The slimy little group of women-haters and negro-lovers (the avant-garde of pan-European style) is a little too immoral to be discussed here.
De Kemphaan was published to general indifference for less than a year. That his barbs failed to rock the foundations of the art establishment surprised only Han. The small Dutch art community was accustomed to his jeremiads and interpreted them as the maunderings of a second-rate artist, a fogey and a drunk. His very public affair with the wife of an esteemed critic had cost him valuable allies and his reactionary and often racist views won him few friends. Most worryingly, his ideas were now out of step with the Haagsche Kunstring which was beginning to clamber into the twentieth century. In April 1932, when Han, who had been secretary at the Hague Art Circ
le for some years, suggested he might run for the position of chairman, thirty of the younger members threatened to resign, arguing that Han would ‘not be objective and give due recognition to all opinions’. Han withdrew his candidacy and tendered his resignation from the society. To his surprise, it was accepted. In their letter, the members of the committee unwittingly rubbed salt into the wound: while they congratulated him on his abilities as a fundraiser, they regretted his resignation because Han ‘represented a spirit in the art world that is dying out’. Not yet forty, Han contemplated the ruins of his career. His solo exhibitions barely drew, in the glorious Dutch expression, ‘anderhalve man en een paardekop’ – one and a half men and a horse’s head. Discouraged that peers and critics who had once seen in him a promising young artist, now dismissed him as a fogey, and outraged by the art of his time, he looked about him and, life being what it is, he dreamed of revenge.
THE RENAISSANCE MAN
7
THE FORGER’S ART
Forgeries are an ever-changing
portrait of human desires. Each
society, each generation, fakes
the things it covets most.
Mark Jones, Fake? The Art of Deception
The artist arms himself only with talent, the forger is a true Renaissance man. This is not to contest the genius of the former, who with oil on canvas or hewn marble, in metal or with the embalmed bodies of dumb beasts can conjure something that evokes pity and terror, awe and admiration. The forger’s apprenticeship is somewhat more difficult.

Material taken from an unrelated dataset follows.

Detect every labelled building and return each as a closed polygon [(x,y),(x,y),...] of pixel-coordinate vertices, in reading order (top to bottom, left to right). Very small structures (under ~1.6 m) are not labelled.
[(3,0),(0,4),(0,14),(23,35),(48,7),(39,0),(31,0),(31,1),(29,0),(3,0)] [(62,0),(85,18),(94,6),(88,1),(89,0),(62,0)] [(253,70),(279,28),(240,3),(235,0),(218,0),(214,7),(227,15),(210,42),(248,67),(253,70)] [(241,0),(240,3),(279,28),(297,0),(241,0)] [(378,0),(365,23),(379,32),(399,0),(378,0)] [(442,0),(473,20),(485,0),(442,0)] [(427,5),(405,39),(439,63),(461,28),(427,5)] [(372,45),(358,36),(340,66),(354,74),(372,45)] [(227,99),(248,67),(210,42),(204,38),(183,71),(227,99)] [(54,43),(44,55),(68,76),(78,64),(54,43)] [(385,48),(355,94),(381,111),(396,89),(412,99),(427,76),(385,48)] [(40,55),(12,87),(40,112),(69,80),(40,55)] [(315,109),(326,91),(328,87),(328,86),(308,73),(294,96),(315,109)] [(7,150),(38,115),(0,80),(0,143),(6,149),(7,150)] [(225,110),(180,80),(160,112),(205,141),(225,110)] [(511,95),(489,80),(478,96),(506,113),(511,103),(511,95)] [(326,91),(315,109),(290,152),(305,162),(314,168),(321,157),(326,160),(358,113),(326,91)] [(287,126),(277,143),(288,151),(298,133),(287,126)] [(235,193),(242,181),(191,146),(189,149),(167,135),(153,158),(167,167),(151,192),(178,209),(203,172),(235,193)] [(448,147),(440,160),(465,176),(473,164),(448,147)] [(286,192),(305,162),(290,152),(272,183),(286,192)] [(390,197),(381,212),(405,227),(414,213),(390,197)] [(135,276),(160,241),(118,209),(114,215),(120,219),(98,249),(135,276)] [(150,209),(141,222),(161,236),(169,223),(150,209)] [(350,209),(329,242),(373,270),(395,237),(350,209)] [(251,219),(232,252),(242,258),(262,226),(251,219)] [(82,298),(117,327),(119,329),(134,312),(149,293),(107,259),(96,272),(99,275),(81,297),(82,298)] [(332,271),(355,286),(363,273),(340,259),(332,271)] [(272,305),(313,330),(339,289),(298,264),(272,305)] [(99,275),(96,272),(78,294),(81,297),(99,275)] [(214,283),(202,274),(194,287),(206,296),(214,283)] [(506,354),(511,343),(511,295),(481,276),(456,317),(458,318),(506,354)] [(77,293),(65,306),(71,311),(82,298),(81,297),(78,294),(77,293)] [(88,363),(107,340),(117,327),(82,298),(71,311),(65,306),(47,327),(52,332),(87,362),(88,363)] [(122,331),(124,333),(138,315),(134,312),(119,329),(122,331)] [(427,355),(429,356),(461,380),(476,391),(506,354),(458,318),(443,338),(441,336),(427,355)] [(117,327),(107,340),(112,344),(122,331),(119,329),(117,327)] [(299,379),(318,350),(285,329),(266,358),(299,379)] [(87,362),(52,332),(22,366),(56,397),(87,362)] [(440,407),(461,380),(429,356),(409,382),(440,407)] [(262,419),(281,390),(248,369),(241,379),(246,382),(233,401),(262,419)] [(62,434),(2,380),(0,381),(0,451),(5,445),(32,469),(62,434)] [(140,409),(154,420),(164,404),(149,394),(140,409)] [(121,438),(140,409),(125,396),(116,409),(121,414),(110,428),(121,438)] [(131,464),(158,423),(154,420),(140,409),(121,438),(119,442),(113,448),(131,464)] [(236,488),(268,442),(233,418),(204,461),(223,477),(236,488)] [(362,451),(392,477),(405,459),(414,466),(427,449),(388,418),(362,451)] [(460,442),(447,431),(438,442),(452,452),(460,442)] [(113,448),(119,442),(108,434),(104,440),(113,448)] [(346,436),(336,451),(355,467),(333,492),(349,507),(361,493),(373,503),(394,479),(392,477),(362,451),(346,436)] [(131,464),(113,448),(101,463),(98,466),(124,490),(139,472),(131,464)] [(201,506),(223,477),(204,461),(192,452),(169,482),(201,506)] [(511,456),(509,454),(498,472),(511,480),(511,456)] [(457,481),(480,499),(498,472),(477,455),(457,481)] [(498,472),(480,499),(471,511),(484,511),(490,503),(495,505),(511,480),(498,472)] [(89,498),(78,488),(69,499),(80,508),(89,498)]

Every forger hungers for recognition, for a place in the canon, a scrap of wall in some illustrious gallery to call home. Though there are doubtless forgers who are content to churn out immediately recognisable copies or pastiches, the accomplished forger is a perfectionist. In order to succeed he (as in many criminal careers, women are under-represented) must become a skilled art historian, a restorer, a chemist, a graphologist and a documentalist if he is to exploit his talents as a charlatan. It is not a vocation for the indolent.